## Exercise brief:
Arrange the material from the line with "order: Ixodida" to the line with "genus: Cardellina" as a two-column CSV headed field and value. Give one row per line, put each entry in its own quoted field, and replace any line breaks with spaces.
::: Data in this exercise :::
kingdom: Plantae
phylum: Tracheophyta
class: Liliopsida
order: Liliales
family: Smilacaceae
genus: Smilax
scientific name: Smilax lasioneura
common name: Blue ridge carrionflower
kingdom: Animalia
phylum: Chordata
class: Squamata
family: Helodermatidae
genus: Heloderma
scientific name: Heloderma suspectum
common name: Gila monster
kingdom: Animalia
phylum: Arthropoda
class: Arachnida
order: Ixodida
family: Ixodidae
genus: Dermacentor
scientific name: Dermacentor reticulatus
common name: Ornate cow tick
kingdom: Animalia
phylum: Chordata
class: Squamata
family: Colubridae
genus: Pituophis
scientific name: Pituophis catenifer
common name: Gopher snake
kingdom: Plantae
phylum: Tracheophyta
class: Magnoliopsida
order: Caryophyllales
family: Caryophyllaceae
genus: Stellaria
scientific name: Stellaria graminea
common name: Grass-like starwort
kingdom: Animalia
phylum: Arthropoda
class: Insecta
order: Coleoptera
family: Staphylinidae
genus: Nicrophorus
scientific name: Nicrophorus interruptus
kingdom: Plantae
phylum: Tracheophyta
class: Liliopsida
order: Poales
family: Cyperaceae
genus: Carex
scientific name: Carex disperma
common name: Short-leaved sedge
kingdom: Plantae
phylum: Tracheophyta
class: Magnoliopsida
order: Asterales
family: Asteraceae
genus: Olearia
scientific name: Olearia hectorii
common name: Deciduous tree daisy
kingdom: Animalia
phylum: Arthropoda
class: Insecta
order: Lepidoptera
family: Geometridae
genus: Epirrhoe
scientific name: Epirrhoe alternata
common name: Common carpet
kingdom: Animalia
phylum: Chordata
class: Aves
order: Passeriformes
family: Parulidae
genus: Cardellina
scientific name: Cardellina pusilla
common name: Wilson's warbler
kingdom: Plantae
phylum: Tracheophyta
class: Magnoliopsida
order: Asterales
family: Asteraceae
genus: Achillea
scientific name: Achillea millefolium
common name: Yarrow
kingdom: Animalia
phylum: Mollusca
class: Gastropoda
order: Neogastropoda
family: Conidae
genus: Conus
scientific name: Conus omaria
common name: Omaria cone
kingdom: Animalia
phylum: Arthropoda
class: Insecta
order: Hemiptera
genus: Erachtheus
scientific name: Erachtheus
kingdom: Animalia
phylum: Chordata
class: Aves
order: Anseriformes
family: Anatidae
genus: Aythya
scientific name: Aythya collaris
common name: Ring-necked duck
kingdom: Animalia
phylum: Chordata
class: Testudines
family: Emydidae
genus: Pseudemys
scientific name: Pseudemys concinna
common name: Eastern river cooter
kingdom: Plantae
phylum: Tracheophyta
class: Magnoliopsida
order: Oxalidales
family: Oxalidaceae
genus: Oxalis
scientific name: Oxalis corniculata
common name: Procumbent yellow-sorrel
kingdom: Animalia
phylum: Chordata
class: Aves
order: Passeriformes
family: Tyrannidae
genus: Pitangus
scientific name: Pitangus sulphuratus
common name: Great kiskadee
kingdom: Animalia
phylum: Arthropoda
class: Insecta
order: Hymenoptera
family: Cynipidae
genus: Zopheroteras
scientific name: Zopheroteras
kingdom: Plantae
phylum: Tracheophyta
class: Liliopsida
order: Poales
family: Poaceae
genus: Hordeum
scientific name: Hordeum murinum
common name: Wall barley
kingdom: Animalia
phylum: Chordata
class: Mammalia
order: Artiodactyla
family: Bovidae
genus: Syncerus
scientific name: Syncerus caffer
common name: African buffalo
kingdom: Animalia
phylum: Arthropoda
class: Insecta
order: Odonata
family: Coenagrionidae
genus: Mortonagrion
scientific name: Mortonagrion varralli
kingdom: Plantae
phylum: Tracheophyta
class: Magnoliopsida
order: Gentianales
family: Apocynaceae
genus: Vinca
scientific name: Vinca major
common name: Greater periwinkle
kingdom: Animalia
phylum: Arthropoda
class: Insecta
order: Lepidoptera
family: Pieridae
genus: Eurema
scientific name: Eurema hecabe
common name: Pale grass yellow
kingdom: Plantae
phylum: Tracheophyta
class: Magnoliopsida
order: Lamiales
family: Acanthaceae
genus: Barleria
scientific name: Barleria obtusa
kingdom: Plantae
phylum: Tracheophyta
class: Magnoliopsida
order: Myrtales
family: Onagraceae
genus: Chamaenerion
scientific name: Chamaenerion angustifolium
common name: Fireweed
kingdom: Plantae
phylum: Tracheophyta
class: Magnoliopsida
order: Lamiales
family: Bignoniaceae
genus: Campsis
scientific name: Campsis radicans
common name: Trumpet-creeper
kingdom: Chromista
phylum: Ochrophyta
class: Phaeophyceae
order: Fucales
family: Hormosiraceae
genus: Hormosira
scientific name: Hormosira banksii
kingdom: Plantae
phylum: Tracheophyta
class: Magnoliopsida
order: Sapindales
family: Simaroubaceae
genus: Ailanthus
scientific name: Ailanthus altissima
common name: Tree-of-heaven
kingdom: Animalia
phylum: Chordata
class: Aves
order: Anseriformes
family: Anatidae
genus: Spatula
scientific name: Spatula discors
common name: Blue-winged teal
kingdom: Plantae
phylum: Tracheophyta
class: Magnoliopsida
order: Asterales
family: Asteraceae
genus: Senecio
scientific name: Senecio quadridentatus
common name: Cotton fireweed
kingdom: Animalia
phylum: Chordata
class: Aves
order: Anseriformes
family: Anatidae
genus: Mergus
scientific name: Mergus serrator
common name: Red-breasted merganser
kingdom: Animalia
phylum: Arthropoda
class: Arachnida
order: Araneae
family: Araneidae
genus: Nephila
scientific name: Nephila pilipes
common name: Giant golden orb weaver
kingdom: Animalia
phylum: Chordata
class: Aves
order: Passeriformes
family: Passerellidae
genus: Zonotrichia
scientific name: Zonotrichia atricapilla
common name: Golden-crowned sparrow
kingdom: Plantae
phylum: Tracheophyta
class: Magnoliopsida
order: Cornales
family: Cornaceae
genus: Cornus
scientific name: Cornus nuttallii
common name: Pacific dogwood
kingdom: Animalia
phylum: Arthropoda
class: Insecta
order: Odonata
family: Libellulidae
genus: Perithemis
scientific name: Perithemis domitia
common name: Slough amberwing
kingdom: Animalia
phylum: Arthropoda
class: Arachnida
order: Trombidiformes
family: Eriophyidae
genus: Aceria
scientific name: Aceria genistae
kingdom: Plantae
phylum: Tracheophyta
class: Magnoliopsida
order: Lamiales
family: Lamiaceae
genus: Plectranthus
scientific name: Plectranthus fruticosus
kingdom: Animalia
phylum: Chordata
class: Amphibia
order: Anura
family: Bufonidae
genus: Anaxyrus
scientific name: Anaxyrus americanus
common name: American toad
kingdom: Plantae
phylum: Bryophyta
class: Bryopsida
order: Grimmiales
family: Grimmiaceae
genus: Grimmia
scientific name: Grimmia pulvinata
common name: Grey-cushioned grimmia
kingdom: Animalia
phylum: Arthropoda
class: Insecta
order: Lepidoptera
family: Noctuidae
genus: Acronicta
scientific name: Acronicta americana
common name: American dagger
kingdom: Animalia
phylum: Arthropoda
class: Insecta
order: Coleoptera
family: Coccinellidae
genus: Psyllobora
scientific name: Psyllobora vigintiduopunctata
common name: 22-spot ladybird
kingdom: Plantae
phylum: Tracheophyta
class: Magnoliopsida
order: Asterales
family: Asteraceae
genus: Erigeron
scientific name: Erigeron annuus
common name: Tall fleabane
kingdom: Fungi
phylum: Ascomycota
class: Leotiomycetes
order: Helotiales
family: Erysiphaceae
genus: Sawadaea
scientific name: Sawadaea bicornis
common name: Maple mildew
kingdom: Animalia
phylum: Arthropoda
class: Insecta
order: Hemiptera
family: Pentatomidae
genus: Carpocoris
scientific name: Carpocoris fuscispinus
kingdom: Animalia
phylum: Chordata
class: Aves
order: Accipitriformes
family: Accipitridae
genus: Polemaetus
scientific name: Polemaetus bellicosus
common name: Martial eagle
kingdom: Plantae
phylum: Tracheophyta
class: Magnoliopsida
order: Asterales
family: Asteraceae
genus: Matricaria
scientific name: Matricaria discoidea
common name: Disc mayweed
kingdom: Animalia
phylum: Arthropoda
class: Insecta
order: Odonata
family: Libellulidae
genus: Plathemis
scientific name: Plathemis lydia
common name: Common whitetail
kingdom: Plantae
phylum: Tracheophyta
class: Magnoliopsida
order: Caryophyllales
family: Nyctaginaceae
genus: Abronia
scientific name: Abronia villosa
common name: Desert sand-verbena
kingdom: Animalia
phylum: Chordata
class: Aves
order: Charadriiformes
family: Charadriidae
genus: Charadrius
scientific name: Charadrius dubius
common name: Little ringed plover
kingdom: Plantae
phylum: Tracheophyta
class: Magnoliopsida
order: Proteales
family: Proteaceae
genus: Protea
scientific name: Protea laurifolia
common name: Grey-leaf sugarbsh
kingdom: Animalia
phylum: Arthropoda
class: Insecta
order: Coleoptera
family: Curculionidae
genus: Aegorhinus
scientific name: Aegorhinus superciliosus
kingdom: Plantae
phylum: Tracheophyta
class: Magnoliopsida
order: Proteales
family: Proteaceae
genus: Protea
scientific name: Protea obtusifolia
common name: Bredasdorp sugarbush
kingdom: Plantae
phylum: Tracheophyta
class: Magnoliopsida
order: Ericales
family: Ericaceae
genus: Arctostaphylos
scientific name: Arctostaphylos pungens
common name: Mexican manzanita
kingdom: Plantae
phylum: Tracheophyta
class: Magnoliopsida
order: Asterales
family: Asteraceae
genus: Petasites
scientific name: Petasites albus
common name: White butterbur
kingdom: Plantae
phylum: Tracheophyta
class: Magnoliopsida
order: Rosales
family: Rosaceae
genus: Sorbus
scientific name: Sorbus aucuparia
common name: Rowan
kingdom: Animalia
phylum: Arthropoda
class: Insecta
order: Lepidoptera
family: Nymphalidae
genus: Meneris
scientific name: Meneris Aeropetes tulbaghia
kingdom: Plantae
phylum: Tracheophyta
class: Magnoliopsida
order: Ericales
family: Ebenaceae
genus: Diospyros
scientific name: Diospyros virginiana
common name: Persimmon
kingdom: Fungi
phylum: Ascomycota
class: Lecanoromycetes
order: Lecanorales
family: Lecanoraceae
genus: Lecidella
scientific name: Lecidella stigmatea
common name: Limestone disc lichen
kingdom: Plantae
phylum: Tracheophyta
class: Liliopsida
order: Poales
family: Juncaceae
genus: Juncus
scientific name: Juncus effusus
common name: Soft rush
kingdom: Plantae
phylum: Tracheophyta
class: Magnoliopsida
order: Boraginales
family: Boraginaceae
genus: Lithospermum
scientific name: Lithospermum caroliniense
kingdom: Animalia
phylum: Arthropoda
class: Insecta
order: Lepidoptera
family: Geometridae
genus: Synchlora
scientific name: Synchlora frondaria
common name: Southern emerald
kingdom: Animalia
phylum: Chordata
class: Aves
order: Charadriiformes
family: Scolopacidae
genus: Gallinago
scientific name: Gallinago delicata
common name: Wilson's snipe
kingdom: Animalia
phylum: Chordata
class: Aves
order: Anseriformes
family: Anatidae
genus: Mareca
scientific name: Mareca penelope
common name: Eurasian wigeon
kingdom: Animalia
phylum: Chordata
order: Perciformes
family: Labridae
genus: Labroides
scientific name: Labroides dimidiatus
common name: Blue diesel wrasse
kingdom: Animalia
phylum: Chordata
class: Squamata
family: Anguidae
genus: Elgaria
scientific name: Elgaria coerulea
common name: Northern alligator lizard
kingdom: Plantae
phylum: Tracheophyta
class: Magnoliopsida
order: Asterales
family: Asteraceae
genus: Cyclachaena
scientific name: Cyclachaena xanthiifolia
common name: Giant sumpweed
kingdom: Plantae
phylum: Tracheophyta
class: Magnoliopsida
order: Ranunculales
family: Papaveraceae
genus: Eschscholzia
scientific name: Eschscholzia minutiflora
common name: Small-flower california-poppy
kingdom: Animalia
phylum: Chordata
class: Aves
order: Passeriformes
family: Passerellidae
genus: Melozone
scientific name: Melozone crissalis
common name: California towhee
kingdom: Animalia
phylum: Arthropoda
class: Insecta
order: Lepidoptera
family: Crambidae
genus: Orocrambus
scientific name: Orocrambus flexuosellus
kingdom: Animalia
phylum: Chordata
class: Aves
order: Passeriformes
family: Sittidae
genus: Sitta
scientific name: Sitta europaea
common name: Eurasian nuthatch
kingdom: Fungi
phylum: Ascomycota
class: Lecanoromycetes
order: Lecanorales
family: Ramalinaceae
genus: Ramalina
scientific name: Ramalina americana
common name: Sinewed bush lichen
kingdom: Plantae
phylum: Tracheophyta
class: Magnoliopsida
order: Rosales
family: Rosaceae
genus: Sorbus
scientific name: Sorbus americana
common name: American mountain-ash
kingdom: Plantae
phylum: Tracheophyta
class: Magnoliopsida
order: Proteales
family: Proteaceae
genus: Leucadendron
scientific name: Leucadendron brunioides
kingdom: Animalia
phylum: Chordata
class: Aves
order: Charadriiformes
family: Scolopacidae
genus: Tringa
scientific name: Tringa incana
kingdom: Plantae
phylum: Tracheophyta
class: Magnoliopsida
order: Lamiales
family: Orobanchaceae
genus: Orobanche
:::
## Answer for this exercise:
field,value
"order:","Ixodida"
"family:","Ixodidae"
"genus:","Dermacentor"
"scientific name:","Dermacentor reticulatus"
"common name:","Ornate cow tick"
"kingdom:","Animalia"
"phylum:","Chordata"
"class:","Squamata"
"family:","Colubridae"
"genus:","Pituophis"
"scientific name:","Pituophis catenifer"
"common name:","Gopher snake"
"kingdom:","Plantae"
"phylum:","Tracheophyta"
"class:","Magnoliopsida"
"order:","Caryophyllales"
"family:","Caryophyllaceae"
"genus:","Stellaria"
"scientific name:","Stellaria graminea"
"common name:","Grass-like starwort"
"kingdom:","Animalia"
"phylum:","Arthropoda"
"class:","Insecta"
"order:","Coleoptera"
"family:","Staphylinidae"
"genus:","Nicrophorus"
"scientific name:","Nicrophorus interruptus"
"kingdom:","Plantae"
"phylum:","Tracheophyta"
"class:","Liliopsida"
"order:","Poales"
"family:","Cyperaceae"
"genus:","Carex"
"scientific name:","Carex disperma"
"common name:","Short-leaved sedge"
"kingdom:","Plantae"
"phylum:","Tracheophyta"
"class:","Magnoliopsida"
"order:","Asterales"
"family:","Asteraceae"
"genus:","Olearia"
"scientific name:","Olearia hectorii"
"common name:","Deciduous tree daisy"
"kingdom:","Animalia"
"phylum:","Arthropoda"
"class:","Insecta"
"order:","Lepidoptera"
"family:","Geometridae"
"genus:","Epirrhoe"
"scientific name:","Epirrhoe alternata"
"common name:","Common carpet"
"kingdom:","Animalia"
"phylum:","Chordata"
"class:","Aves"
"order:","Passeriformes"
"family:","Parulidae"
"genus:","Cardellina"